Our mutual friend Sudhir Ghosh tells me that you would like me to reduce to writing the points I told him to discuss informally with you and Sir Stafford.
One is universal among all independence-minded people as distinguished from the dumb millions, whether Congressmen or other. It is the immediate release of political prisoners irrespective of the charge of violence or non-violence. They cannot be a danger to the State now that the necessity for independence has become common cause. It seems to be ridiculous to keep, say Shri Jayaprakash Narayan and Dr. Lohia, both learned and cultured men of whom any society would be proud, nor is there any occasion for beating any person as an underground worker. To leave the question of discharge for disposal by the incoming national Government would be a step no one will understand or appreciate. Independence will lose its grace.
The other affects the masses. I refer to the salt tax. As a means of raising revenue, it is insignificant. As a means of harassing the masses, it is a measure of which the mischief is indescribable. The masses will hardly appreciate independence if the burden of the salt monopoly continues to afflict them. I must not weary you with argument. I mention the two measures as a preparation of the Indian mind for independence. They will produce a psychological effect.
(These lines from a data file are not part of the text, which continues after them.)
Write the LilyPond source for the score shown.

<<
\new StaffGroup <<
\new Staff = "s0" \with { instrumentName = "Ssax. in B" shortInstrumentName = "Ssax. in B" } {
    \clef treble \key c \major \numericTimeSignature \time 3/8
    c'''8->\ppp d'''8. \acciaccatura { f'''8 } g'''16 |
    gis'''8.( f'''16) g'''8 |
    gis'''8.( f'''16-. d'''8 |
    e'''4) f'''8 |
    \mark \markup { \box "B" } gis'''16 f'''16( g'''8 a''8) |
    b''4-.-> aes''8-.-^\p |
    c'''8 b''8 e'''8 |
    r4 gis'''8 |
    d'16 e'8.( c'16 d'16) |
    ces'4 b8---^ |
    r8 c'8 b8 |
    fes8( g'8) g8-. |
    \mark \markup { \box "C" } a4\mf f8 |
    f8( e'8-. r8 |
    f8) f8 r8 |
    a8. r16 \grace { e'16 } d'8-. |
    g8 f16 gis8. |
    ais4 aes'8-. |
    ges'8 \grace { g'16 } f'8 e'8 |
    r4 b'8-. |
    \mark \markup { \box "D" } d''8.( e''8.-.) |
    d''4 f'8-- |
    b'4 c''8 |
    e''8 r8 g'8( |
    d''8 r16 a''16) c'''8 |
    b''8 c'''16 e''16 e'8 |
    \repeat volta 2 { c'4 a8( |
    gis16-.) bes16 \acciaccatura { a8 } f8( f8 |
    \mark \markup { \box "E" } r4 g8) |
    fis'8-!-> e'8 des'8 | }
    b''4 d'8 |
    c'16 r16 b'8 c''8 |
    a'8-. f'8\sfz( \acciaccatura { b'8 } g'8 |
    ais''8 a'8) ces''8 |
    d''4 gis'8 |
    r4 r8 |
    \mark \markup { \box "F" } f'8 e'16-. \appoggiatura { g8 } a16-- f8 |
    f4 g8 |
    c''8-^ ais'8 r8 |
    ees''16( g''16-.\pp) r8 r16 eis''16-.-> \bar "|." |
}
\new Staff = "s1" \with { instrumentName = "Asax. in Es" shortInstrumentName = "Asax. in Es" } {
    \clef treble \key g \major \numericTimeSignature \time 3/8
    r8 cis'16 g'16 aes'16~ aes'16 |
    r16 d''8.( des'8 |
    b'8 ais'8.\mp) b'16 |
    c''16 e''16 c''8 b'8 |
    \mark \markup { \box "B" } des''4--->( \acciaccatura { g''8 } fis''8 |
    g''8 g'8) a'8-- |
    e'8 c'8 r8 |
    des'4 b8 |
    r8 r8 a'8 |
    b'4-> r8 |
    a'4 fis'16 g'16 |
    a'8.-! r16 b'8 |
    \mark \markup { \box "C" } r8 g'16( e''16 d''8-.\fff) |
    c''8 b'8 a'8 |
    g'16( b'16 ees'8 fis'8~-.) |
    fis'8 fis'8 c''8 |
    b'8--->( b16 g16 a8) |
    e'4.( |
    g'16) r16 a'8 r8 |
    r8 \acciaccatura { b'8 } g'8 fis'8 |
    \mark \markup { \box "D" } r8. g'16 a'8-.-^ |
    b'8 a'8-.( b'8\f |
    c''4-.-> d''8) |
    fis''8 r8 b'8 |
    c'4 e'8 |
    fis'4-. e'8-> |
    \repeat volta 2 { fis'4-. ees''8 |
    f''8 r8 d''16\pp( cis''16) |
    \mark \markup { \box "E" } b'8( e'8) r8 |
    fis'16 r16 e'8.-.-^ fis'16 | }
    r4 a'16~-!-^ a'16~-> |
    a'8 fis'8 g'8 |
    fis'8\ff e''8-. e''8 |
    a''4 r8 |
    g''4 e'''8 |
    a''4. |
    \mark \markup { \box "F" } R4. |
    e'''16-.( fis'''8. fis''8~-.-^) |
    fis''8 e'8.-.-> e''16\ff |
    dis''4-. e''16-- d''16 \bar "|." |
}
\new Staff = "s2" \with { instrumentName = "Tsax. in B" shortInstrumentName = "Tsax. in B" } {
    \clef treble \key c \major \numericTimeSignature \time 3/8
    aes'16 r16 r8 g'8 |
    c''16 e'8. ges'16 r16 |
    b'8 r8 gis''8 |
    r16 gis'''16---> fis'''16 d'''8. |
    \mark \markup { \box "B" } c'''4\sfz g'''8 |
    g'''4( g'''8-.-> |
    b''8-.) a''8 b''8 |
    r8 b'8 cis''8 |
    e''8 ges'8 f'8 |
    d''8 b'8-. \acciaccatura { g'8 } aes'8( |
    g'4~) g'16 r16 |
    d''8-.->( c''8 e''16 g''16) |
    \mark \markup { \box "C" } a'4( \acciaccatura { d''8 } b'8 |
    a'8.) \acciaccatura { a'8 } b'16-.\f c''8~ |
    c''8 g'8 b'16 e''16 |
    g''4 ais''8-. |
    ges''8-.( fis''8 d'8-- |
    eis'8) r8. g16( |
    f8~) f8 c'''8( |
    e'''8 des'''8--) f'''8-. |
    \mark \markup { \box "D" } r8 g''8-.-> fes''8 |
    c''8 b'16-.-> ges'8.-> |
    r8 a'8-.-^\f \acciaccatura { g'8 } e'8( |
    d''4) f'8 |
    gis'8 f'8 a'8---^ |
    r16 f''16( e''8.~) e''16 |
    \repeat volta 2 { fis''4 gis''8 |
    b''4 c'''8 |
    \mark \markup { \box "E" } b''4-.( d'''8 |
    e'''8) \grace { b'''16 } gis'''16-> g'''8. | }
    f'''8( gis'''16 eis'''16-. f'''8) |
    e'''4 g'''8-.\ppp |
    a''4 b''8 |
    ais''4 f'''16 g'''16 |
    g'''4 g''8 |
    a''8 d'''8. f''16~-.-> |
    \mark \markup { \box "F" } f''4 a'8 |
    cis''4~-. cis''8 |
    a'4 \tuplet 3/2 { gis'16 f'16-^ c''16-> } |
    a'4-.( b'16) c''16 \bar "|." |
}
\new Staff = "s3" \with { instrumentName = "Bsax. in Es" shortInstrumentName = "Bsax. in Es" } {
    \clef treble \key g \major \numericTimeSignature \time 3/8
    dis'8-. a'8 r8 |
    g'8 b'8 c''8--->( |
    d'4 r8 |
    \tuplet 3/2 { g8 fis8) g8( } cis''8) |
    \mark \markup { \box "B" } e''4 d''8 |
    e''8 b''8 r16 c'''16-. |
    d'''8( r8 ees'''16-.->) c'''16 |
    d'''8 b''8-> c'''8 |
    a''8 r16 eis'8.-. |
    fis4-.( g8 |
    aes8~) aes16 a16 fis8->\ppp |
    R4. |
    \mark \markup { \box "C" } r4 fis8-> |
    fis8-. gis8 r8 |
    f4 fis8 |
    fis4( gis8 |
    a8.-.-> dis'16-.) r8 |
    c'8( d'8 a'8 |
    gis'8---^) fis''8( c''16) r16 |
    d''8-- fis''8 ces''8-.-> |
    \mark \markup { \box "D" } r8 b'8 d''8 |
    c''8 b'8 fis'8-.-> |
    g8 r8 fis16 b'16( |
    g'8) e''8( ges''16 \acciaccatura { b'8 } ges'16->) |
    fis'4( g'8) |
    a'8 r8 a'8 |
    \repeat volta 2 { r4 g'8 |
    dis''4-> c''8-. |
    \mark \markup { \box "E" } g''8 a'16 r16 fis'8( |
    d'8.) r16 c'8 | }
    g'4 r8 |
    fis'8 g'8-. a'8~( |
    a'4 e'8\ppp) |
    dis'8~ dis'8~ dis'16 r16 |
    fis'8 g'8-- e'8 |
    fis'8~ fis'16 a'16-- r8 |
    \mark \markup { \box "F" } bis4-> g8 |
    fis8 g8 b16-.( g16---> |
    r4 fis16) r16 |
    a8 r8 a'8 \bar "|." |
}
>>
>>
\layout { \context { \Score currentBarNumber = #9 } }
I may mention that I discussed both the measures in a different setting with Mr Casey and I am now in correspondence with the present Governor of Bengal. I may add that I have today heard from Mr Abell in regard to the salt tax that "the Government do not find themselves able to accept the suggestion".
Yours sincerely,THE RT. HON'BLE LORD PETHICK LAWRENCE,
M. K. GANDHI
M. K. GANDHI
SERCETARY OF STATE FOR INDIA, NEW DELHI.